Его голубые глаза потемнели.

— Я не хотел тебя обидеть.

— Люди часто делают то, чего вовсе не хотели делать. — Джолетта избегала смотреть на него.

Мимо них проехала машина, из которой доносились громкие звуки музыки и взрывы смеха. Но Роун и Джолетта ничего не замечали вокруг, погруженные в свои мысли.

— Если ты хочешь избавиться от меня, то не обязательно ждать конца поездки, — произнес Роун, делая над собой усилие.

Джолетта посмотрела на него. В свете уличных фонарей его лицо казалось немного бледным, но по-прежнему суровым и непроницаемым.

— В самом деле? — спросила она.

— Начиная с этой минуты.

Слова молодого человека прозвучали твердо и непреклонно. Джолетте не хотелось испытывать его терпение, однако это нужно было сделать.

Она отступила на шаг — Роун не сдвинулся с места. Еще на шаг — он сунул руки в карманы.

— Тогда до свидания, — сказала она.

Он не ответил.

Джолетте не оставалось ничего другого, как повернуться и пойти прочь, что она и сделала. Но, уходя, она чувствовала, как в ее душе разрастается боль. Ей должно было стать легче, ведь она избавилась от него, не так ли?

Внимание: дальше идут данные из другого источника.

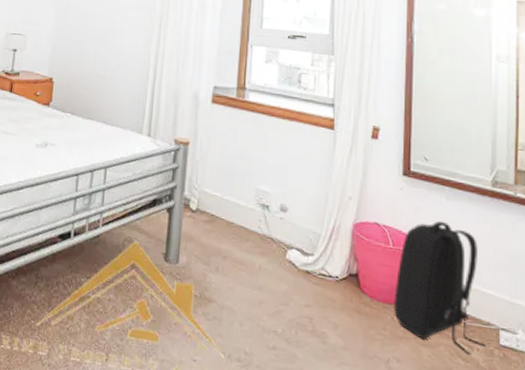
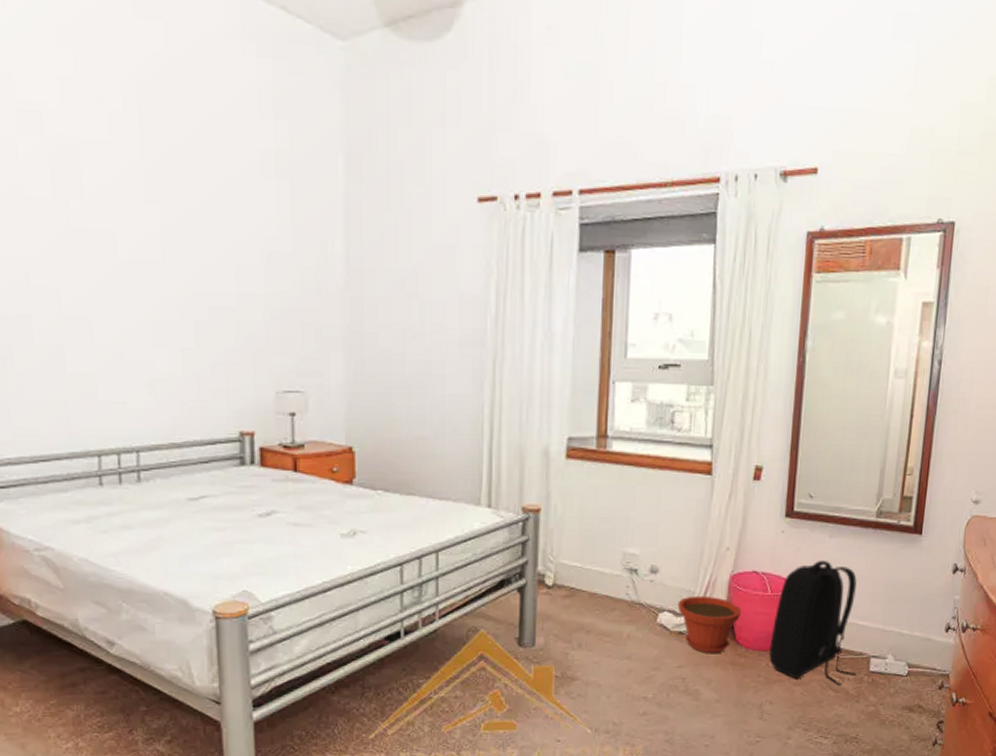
plant pot: none [305,238,365,299] -> present [677,595,742,654]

Она добилась того, чего хотела.

Хотела ли?

Роун смотрел, как Джолетта идет вниз по улице — выпрямив спину, расправив плечи, с высоко поднятой головой. Ему нравились ее изящество и достоинство, ее тонкий вкус. Ему нравилось даже, как она велела ему уйти. Господи, да он просто любит ее!

Хорошо бы ему ничего не знать об этих духах. А еще лучше, чтобы его мать ничего не знала о них. Прошло то время, когда он считал, что они могут принести огромный успех. Теперь ему нет дела до того, удастся восстановить их формулу или нет. Он даже думал: лучше бы они были утрачены навсегда. Ну и что, в самом деле? Всем хорошим вещам рано или поздно приходит конец.

Может быть, пришел конец и его отношениям с Джолеттой? Может, пора отойти в сторонку, заняться чем-нибудь еще, подумать о других вещах? Она не хочет, чтобы он был рядом, он ей не нужен.

Похоже, ему до нее никак не достучаться, не найти нужных слов и не придумать, как убедить ее в том, что она нужна ему ради нее самой. Он любит ее так сильно, что без нее его душа наполняется невыносимой болью, а сердце изнывает, словно под тяжестью пудовой гири.

Но ничего не поделаешь. Прощай, любовь.

По крайней мере, у него осталась та гвоздика.